Şimdi, iki yıl boyunca yürütülen kapsamlı idarî, cezaî ve hukukî tahkikat sonrasında, 15 Temmuz’da neler olduğunu ve arkasındaki faili daha iyi kavradığımızı düşünüyoruz. En son ortaya çıkan ve kamuoyuyla paylaşılan yeni bilgiler darbecilerin Pensilvanya’daki örgüt elebaşından talimat aldığını tüm açıklığıyla ortaya koydu.
Esasen hiçbir devletin içerisinde kendisinden bağımsız organize hareket eden, tıpkı istihbarat ajanı gibi faaliyet gösteren, devletin bilgilerini paylaşan, sadakatini devletine ve milletine değil de sınıraşan bir örgüte ve başındaki şahsa sunan bir yapılanmaya göz yumma, hoşgörüyle yaklaşma lüksü bulunmamaktadır.
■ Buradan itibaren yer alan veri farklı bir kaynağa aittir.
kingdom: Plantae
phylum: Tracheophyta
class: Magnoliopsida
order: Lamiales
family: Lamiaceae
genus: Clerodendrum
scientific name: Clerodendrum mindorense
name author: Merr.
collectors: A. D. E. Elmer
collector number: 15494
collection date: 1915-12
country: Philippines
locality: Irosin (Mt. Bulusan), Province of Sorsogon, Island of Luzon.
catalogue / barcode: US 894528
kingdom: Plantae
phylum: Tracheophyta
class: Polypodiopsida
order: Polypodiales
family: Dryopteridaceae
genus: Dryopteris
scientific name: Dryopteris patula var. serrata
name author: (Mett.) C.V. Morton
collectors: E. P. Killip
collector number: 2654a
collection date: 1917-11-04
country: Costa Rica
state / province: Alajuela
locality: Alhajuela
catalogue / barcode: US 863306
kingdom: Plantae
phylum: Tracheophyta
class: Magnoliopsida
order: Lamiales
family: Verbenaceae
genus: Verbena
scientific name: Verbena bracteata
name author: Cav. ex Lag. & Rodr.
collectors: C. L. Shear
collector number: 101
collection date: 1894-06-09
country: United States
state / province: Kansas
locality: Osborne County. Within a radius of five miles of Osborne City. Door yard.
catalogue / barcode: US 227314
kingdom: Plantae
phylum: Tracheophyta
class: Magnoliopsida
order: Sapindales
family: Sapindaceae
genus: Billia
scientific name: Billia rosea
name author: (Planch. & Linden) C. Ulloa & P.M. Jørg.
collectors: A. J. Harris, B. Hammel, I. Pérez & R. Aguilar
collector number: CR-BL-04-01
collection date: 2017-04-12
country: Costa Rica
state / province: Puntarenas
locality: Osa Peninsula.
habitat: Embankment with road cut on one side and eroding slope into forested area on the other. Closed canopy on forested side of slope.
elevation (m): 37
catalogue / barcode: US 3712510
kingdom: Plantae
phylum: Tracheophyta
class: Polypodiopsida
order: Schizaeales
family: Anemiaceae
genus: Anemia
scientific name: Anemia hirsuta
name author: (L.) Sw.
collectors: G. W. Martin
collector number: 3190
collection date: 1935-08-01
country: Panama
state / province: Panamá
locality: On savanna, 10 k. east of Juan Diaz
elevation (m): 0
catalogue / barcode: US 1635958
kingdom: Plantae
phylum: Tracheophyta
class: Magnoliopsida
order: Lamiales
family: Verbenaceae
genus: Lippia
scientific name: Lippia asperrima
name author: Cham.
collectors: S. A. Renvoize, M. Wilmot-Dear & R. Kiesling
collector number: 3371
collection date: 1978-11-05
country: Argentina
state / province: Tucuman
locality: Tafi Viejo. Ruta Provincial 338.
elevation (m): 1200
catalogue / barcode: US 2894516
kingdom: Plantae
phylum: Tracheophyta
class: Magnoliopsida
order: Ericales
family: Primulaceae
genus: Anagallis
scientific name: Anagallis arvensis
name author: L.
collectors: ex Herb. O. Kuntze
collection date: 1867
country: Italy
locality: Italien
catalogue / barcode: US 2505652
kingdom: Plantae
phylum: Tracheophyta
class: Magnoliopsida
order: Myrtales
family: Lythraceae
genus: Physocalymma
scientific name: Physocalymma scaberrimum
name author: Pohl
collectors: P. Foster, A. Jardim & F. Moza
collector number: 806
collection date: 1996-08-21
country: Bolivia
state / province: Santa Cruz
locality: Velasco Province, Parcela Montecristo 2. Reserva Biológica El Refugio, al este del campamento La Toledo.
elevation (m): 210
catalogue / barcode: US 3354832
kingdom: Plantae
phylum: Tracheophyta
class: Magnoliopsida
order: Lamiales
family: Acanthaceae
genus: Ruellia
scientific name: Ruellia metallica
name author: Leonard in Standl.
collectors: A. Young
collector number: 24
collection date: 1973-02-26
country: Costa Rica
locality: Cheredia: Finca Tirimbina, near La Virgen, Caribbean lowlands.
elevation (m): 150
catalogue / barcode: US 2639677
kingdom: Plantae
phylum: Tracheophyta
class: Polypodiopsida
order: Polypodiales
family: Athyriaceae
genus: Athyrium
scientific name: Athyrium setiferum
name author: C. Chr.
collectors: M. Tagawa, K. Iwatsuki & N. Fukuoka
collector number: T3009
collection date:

Türkiye gerek 15 Temmuz’da gerek öncesinde kendisini eleştiren ülkelerin ancak filmlerinde tahayyül edebildiği bir tehlikeyle karşı karşıya kalıp, zorlukla bertaraf edebilmiştir.

Bu gerçeği, Avrupa Konseyi Venedik Komisyonu, Türkiye’nin devletine ve halkına yönelik tehditlere karşı gerekli önlemleri alma hakkı ve sorumluluğu bulunduğunu teyit ederek ortaya koymuştur.

Ülkemiz, iki yıl sonunda FETÖ’yle mücadelede uzun mesafe katederek önemli başarılar elde etti. Ancak halen yurtdışında varlık göstermeye çalışan bu örgüte karşı mücadelemizin uzun soluklu olması şarttır. Ülkemizde bu mücadelenin devamı için gerekli siyasi irade, milli dayanışma ve birlik mevcuttur.

Yurtdışında hala bazı çevreler FETÖ’yü hoşgörü ve diyalog gibi temaları öne çıkaran, eğitime önem veren bir hareket olarak lanse etmeye çalışmaktadırlar. FETÖ halen çöreklendiği toplumlarda ülkemize karşı zehir kusmaktadır. Bu çerçevede, bir yandan FETÖ denen bu hıyanet şebekesiyle mücadele ederken, diğer yandan bu mücadelemizin haklılığını tüm dünyaya aktarma hepimizin görevidir. Yılmadan, kırmadan, kırılmadan mücadelemizi ve örgütün tüm dostlarımız için arzettiği tehlikeyi anlatmak mecburiyetindeyiz. Zira, sınıraşan yapısıyla bu örgüt, diğer terör örgütleri gibi uluslararası sistemi ve ulus devleti tehdit etmektedir.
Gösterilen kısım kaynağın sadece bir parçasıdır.